What lines in the records below contain the string "Sichtbarkeit"? Copy every one.

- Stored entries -
↓↓↓
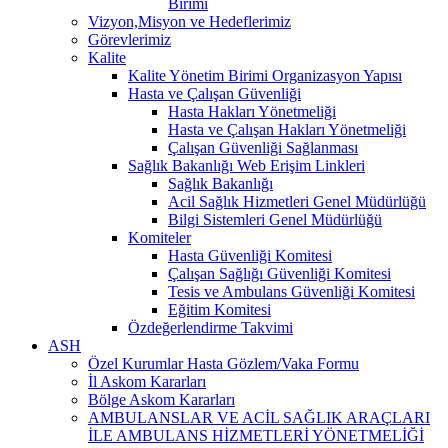
Birimi
Vizyon,Misyon ve Hedeflerimiz
Görevlerimiz
Kalite
Kalite Yönetim Birimi Organizasyon Yapısı
Hasta ve Çalışan Güvenliği
Hasta Hakları Yönetmeliği
Hasta ve Çalışan Hakları Yönetmeliği
Çalışan Güvenliği Sağlanması
Sağlık Bakanlığı Web Erişim Linkleri
Sağlık Bakanlığı
Acil Sağlık Hizmetleri Genel Müdürlüğü
Bilgi Sistemleri Genel Müdürlüğü
Komiteler
Hasta Güvenliği Komitesi
Çalışan Sağlığı Güvenliği Komitesi
Tesis ve Ambulans Güvenliği Komitesi
Eğitim Komitesi
Özdeğerlendirme Takvimi
ASH
Özel Kurumlar Hasta Gözlem/Vaka Formu
İl Askom Kararları
Bölge Askom Kararları
AMBULANSLAR VE ACİL SAĞLIK ARAÇLARI
İLE AMBULANS HİZMETLERİ YÖNETMELİĞİ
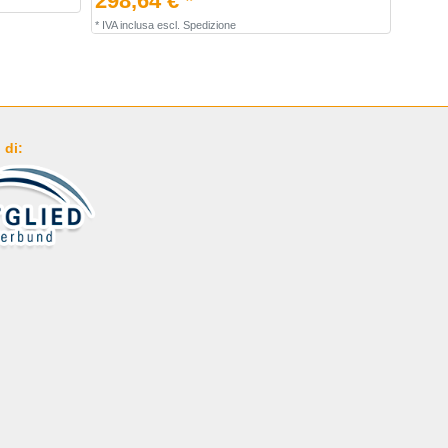
298,64 € *
*
IVA inclusa
escl.
Spedizione
 di:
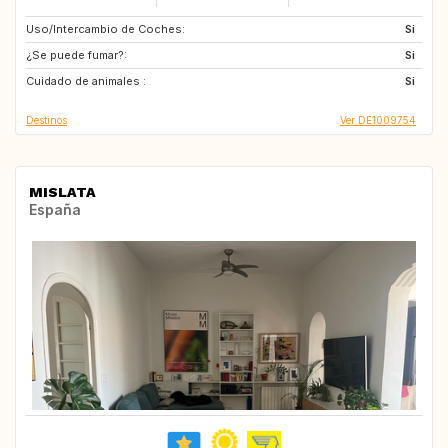
Uso/Intercambio de Coches:
AU
CA
Si
¿Se puede fumar?:
Si
Cuidado de animales :
Si
Destinos
Ver DE1009754
MISLATA
España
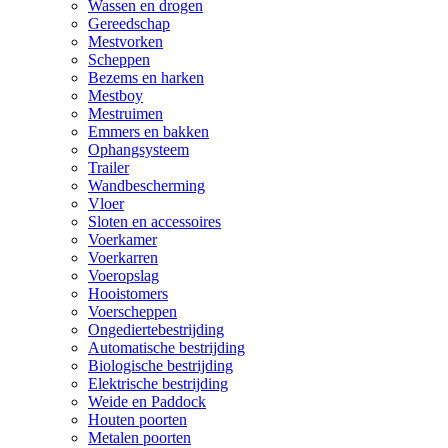
Wassen en drogen
Gereedschap
Mestvorken
Scheppen
Bezems en harken
Mestboy
Mestruimen
Emmers en bakken
Ophangsysteem
Trailer
Wandbescherming
Vloer
Sloten en accessoires
Voerkamer
Voerkarren
Voeropslag
Hooistomers
Voerscheppen
Ongediertebestrijding
Automatische bestrijding
Biologische bestrijding
Elektrische bestrijding
Weide en Paddock
Houten poorten
Metalen poorten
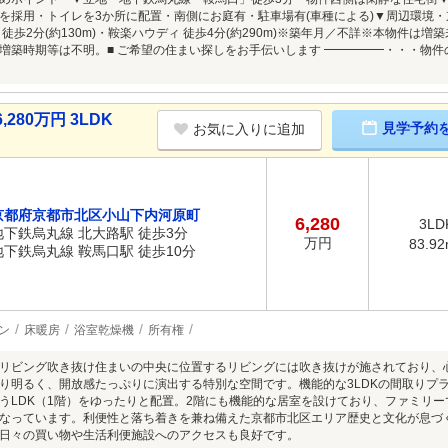
を採用・トイレを3か所に配置・南側にお庭有・駐車場有(車種による)▼周辺環境・京都
 徒歩2分(約130m)・鞍楽ハウディ 徒歩4分(約290m)※築年月／不詳※本物件
増築時期等は不明。■ ご希望の住まい探しをお手伝いします ━━━━━・・・物
80万円 3LDK
見学予約
お気に入りに追加
京都府京都市北区小山下内河原町
6,280
3LD
地下鉄烏丸線 北大路駅 徒歩3分
万円
83.9
地下鉄烏丸線 鞍馬口駅 徒歩10分
ン
床暖房
浴室乾燥機
所有権
リビング吹き抜け住まいの中央に位置するリビングには吹き抜けが施されており、
り明るく、開放感たっぷりに演出する特別な空間です。機能的な3LDKの間取りプ
うLDK（1階）をゆったりと配置。2階にも機能的な居室を設けており、ファミリ
なっています。利便性と落ち着きを兼ね備えた京都市北区エリア歴史と文化が息づ
日々の買い物や生活利便施設へのアクセスも良好です。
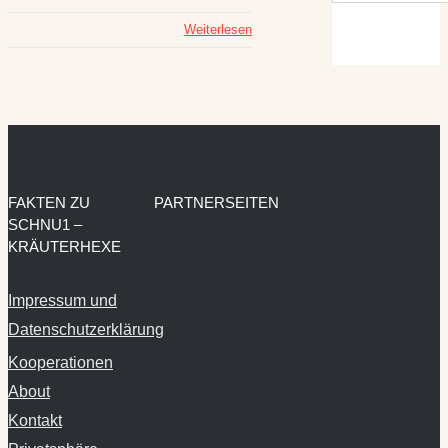
Weiterlesen
FAKTEN ZU
PARTNERSEITEN
SCHNU1 –
KRÄUTERHEXE
Impressum und
Datenschutzerklärung
Kooperationen
About
Kontakt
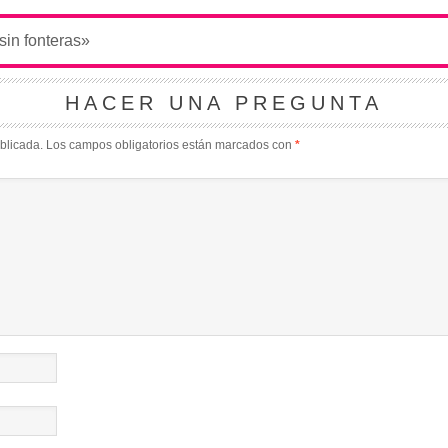
HACER UNA PREGUNTA
blicada.
Los campos obligatorios están marcados con
*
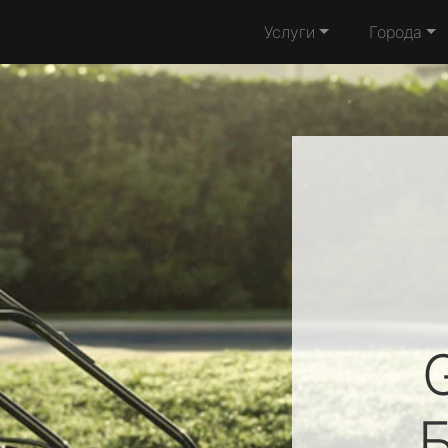
Услуги
Города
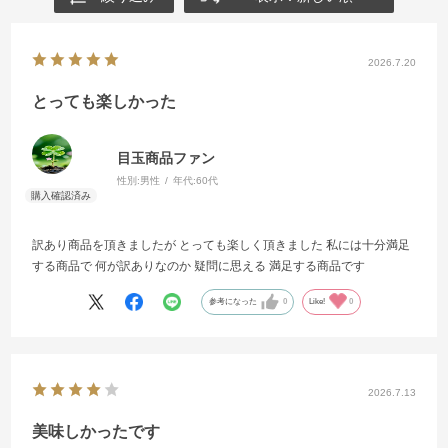
2026.7.20
とっても楽しかった
目玉商品ファン
性別:
男性
年代:
60代
訳あり商品を頂きましたが とっても楽しく頂きました 私には十分満足
する商品で 何が訳ありなのか 疑問に思える 満足する商品です
参考になった
0
Like!
0
2026.7.13
美味しかったです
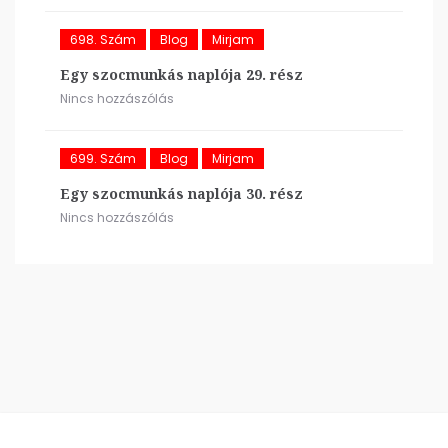
698. Szám
Blog
Mirjam
Egy szocmunkás naplója 29. rész
Nincs hozzászólás
699. Szám
Blog
Mirjam
Egy szocmunkás naplója 30. rész
Nincs hozzászólás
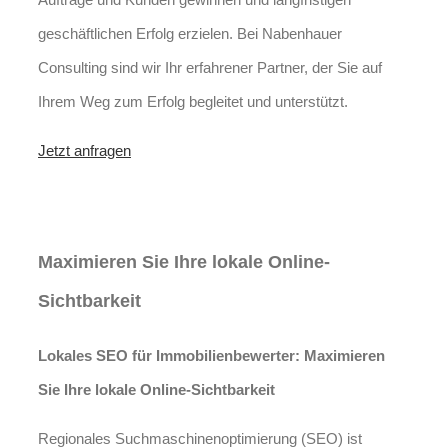
geschäftlichen Erfolg erzielen. Bei Nabenhauer
Consulting sind wir Ihr erfahrener Partner, der Sie auf
Ihrem Weg zum Erfolg begleitet und unterstützt.
Jetzt anfragen
Lokales SEO für
Immobilienbewerter in Argenbühl
Maximieren Sie Ihre lokale Online-
Sichtbarkeit
Lokales SEO für Immobilienbewerter: Maximieren
Sie Ihre lokale Online-Sichtbarkeit
Regionales Suchmaschinenoptimierung (SEO) ist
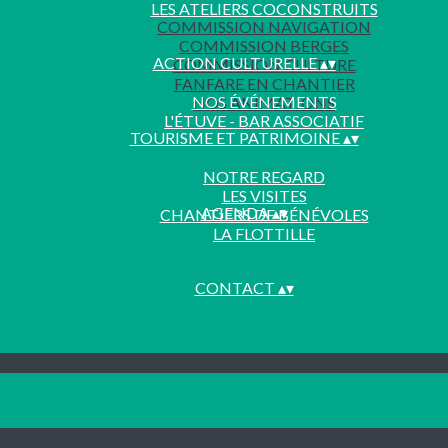
LES ATELIERS COCONSTRUITS
COMMISSION NAVIGATION
COMMISSION BERGES
ACTION CULTURELLE
▴
▾
COMMISSION CULTURE
FANFARE EN CHANTIER
NOS ÉVÉNEMENTS
NOS ANIMATIONS
L'ÉTUVE - BAR ASSOCIATIF
TOURISME ET PATRIMOINE
▴
▾
NOTRE REGARD
LES VISITES
AGENDA
▴
▾
CHANTIERS DE BÉNÉVOLES
LA FLOTTILLE
CONTACT
▴
▾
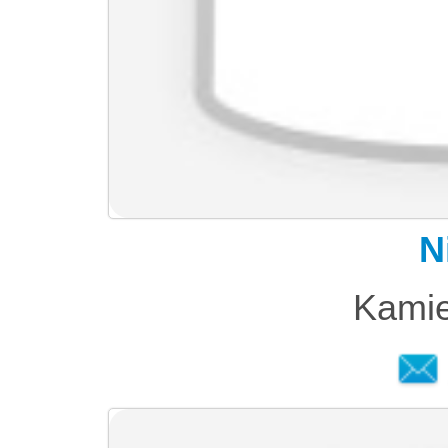
N
Kamie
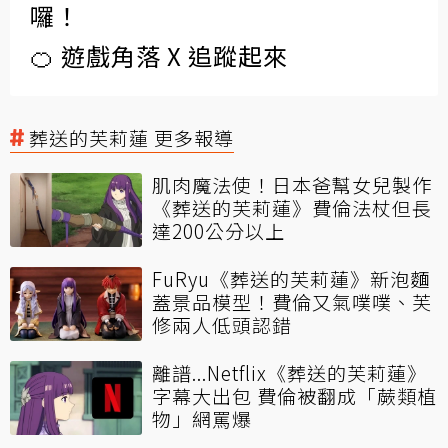
囉！
🍊 遊戲角落 X 追蹤起來
葬送的芙莉蓮 更多報導
肌肉魔法使！日本爸幫女兒製作
《葬送的芙莉蓮》費倫法杖但長
達200公分以上
FuRyu《葬送的芙莉蓮》新泡麵
蓋景品模型！費倫又氣噗噗、芙
修兩人低頭認錯
離譜...Netflix《葬送的芙莉蓮》
字幕大出包 費倫被翻成「蕨類植
物」網罵爆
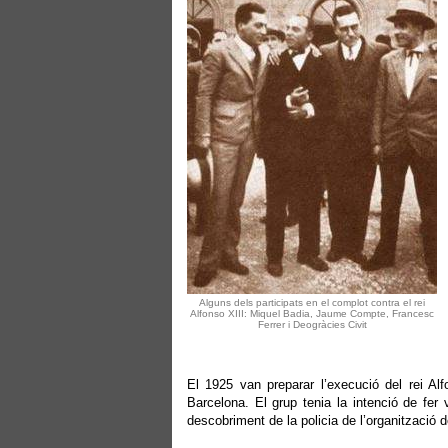
Alguns dels participats en el complot contra el rei
Alfonso XIII: Miquel Badia, Jaume Compte, Francesc
Ferrer i Deogràcies Civit
El 1925 van preparar l’execució del rei Alf
Barcelona. El grup tenia la intenció de fer 
descobriment de la policia de l’organització 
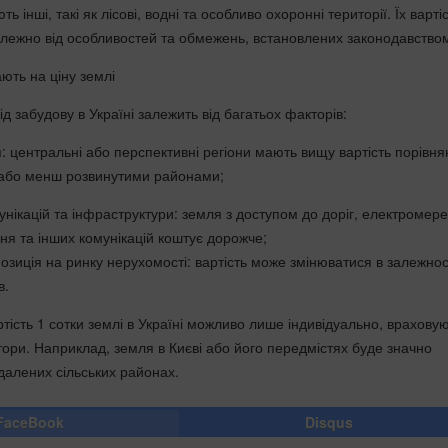
ють інші, такі як лісові, водні та особливо охоронні території. Їх варті
алежно від особливостей та обмежень, встановлених законодавство
ють на ціну землі
ід забудову в Україні залежить від багатьох факторів:
 центральні або перспективні регіони мають вищу вартість порівня
або менш розвинутими районами;
унікацій та інфраструктури: земля з доступом до доріг, електромере
ня та інших комунікацій коштує дорожче;
озиція на ринку нерухомості: вартість може змінюватися в залежност
в.
тість 1 сотки землі в Україні можливо лише індивідуально, враховую
ори. Наприклад, земля в Києві або його передмістях буде значно
далених сільських районах.
FaceBook
Disqus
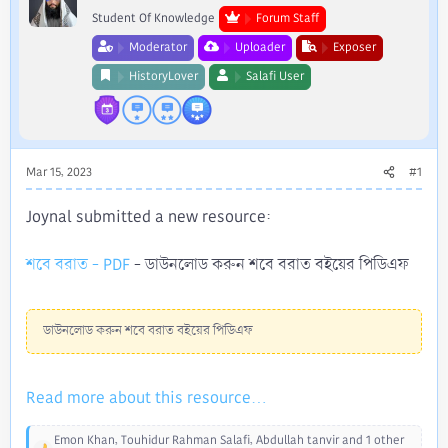
Student Of Knowledge
Forum Staff
Moderator
Uploader
Exposer
HistoryLover
Salafi User
Mar 15, 2023
#1
Joynal submitted a new resource:
শবে বরাত - PDF
- ডাউনলোড করুন শবে বরাত বইয়ের পিডিএফ
ডাউনলোড করুন শবে বরাত বইয়ের পিডিএফ
Read more about this resource...
Emon Khan
,
Touhidur Rahman Salafi
,
Abdullah tanvir
and 1 other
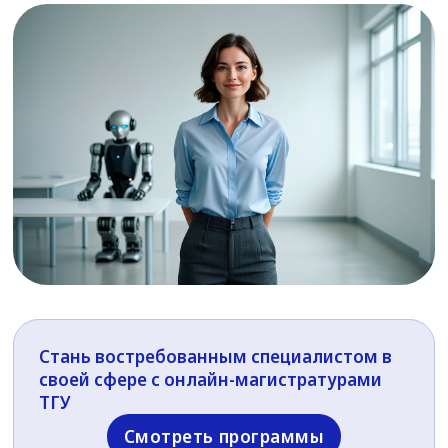
Стань востребованным специалистом в
своей сфере с онлайн-магистратурами
ТГУ
Смотреть программы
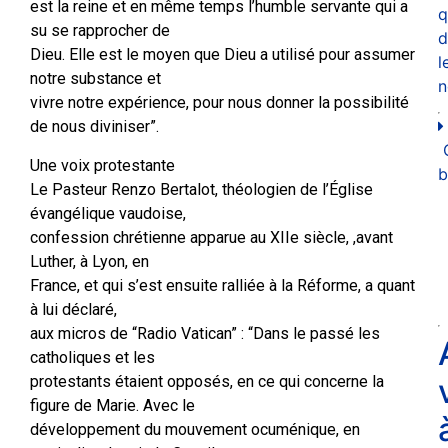
est la reine et en même temps l’humble servante qui a
q
su se rapprocher de
d
Dieu. Elle est le moyen que Dieu a utilisé pour assumer
l
notre substance et
n
vivre notre expérience, pour nous donner la possibilité
de nous diviniser”.
Une voix protestante
b
Le Pasteur Renzo Bertalot, théologien de l’Église
évangélique vaudoise,
confession chrétienne apparue au XIIe siècle, ,avant
Luther, à Lyon, en
France, et qui s’est ensuite ralliée à la Réforme, a quant
à lui déclaré,
aux micros de “Radio Vatican” : “Dans le passé les
catholiques et les
protestants étaient opposés, en ce qui concerne la
figure de Marie. Avec le
développement du mouvement ocuménique, en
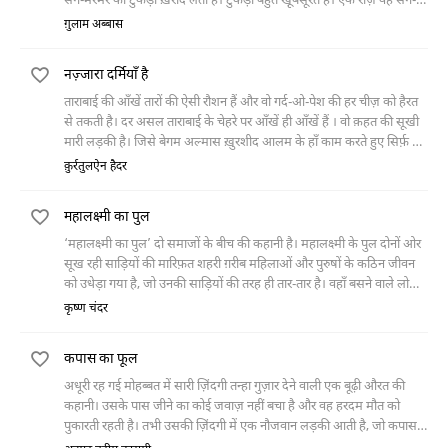
संग-मरमर का टुकड़ा ख़रीद लेता है। टुकड़ा बहुत खू़बसूरत है। एक रोज़ वह संग-
तराश के पास जाकर उस पर अपना नाम खुदवा लेता है और सोचता है कि जब
ग़ुलाम अब्बास
उसकी तरक़्क़ी हो जाएगी तो वह अपना घर ख़रीद लेगा और इस नेम प्लेट को उसके
बाहर लगाएगा। सारी ज़िंदगी गुज़र जाती है लेकिन उसकी यह ख़्वाहिश कभी पूरी
नज़्जारा दर्मियाँ है
नहीं होती। आख़िर में यही कत्बा उसका बेटा उसकी क़ब्र पर लगवा देता है।
ताराबाई की आँखें तारों की ऐसी रौशन हैं और वो गर्द-ओ-पेश की हर चीज़ को हैरत
से तकती है। दर असल ताराबाई के चेहरे पर आँखें ही आँखें हैं । वो क़हत की सूखी
मारी लड़की है। जिसे बेगम अल्मास ख़ुरशीद आलम के हाँ काम करते हुए सिर्फ़ चंद
माह हुए हैं, और वो अपनी मालकिन
क़ुर्रतुलऐन हैदर
महालक्ष्मी का पुल
‘महालक्ष्मी का पुल’ दो समाजों के बीच की कहानी है। महालक्ष्मी के पुल दोनों ओर
सूख रही साड़ियों की मारिफ़त शहरी ग़रीब महिलाओं और पुरुषों के कठिन जीवन
को उधेड़ा गया है, जो उनकी साड़ियों की तरह ही तार-तार है। वहाँ बसने वाले लोगों
को उम्मीद है कि आज़ादी के बाद आई जवाहर लाल नेहरू की सरकार उनका कुछ
कृष्ण चंदर
भला करेगी, लेकिन नेहरु का क़ाफ़िला वहाँ बिना रुके ही गुज़र जाता है। जो दर्शाता
है कि न तो पुरानी शासन व्यवस्था में इनके लिए कोई जगह थी न ही नई शासन
कपास का फूल
व्यवस्था में इनके लिए कोई जगह है।
अधूरी रह गई मोहब्बत में सारी ज़िंदगी तन्हा गुज़ार देने वाली एक बूढ़ी औरत की
कहानी। उसके पास जीने का कोई जवाज़ नहीं बचा है और वह हरदम मौत को
पुकारती रहती है। तभी उसकी ज़िंदगी में एक नौजवान लड़की आती है, जो कपास
के फूल की तरह नर्म और नाजु़क है। वह उसका ख़्याल रखती है और यक़ीन दिलाती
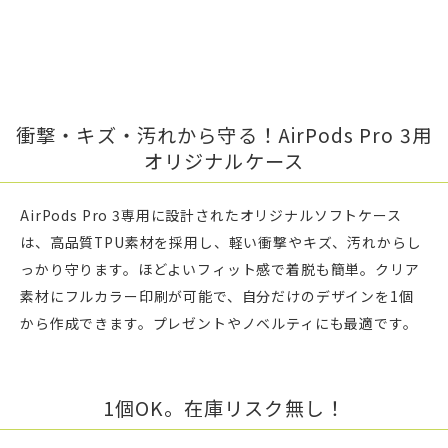
衝撃・キズ・汚れから守る！AirPods Pro 3用
オリジナルケース
AirPods Pro 3専用に設計されたオリジナルソフトケース
は、高品質TPU素材を採用し、軽い衝撃やキズ、汚れからし
っかり守ります。ほどよいフィット感で着脱も簡単。クリア
素材にフルカラー印刷が可能で、自分だけのデザインを1個
から作成できます。プレゼントやノベルティにも最適です。
1個OK。在庫リスク無し！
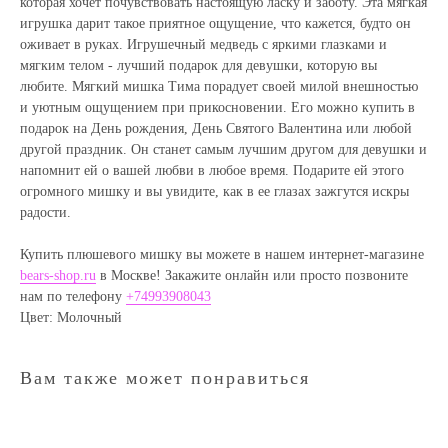
которая хочет почувствовать настоящую ласку и заботу. Эта мягкая
игрушка дарит такое приятное ощущение, что кажется, будто он
оживает в руках. Игрушечный медведь с яркими глазками и
мягким телом - лучший подарок для девушки, которую вы
любите. Мягкий мишка Тима порадует своей милой внешностью
и уютным ощущением при прикосновении. Его можно купить в
подарок на День рождения, День Святого Валентина или любой
Полезные статьи
другой праздник. Он станет самым лучшим другом для девушки и
напомнит ей о вашей любви в любое время. Подарите ей этого
огромного мишку и вы увидите, как в ее глазах зажгутся искры
радости.
Купить плюшевого мишку вы можете в нашем интернет-магазине
bears-shop.ru
в Москве! Закажите онлайн или просто позвоните
нам по телефону
+74993908043
Цвет: Молочный
Вам также может понравиться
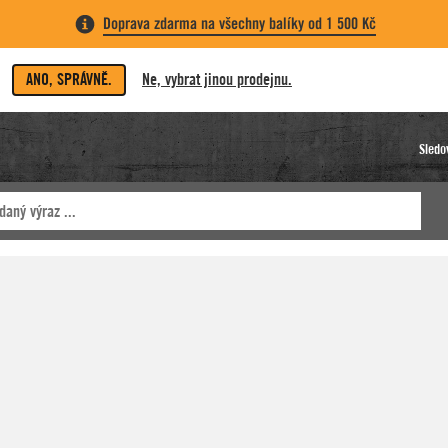
Doprava zdarma na všechny balíky od 1 500 Kč
ANO, SPRÁVNĚ.
Ne, vybrat jinou prodejnu.
Sledo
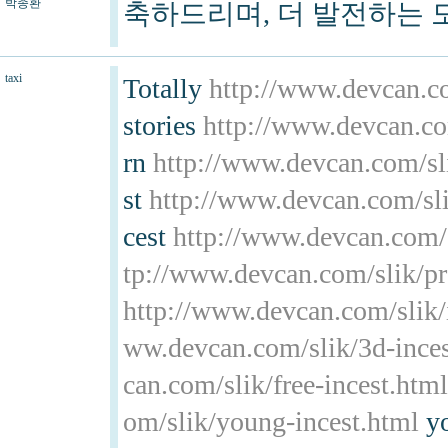
박종환
축하드리며, 더 발전하는 
taxi
Totally
http://www.devcan.co
stories
http://www.devcan.co
rn
http://www.devcan.com/sli
st
http://www.devcan.com/sli
cest
http://www.devcan.com/s
tp://www.devcan.com/slik/pr
http://www.devcan.com/slik/i
ww.devcan.com/slik/3d-inces
can.com/slik/free-incest.html
om/slik/young-incest.html
yo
↑↑↑
- WORKED SOLUTION -
Sichtbarkeit
Sie Ihre lokale Online-Sichtbarkeit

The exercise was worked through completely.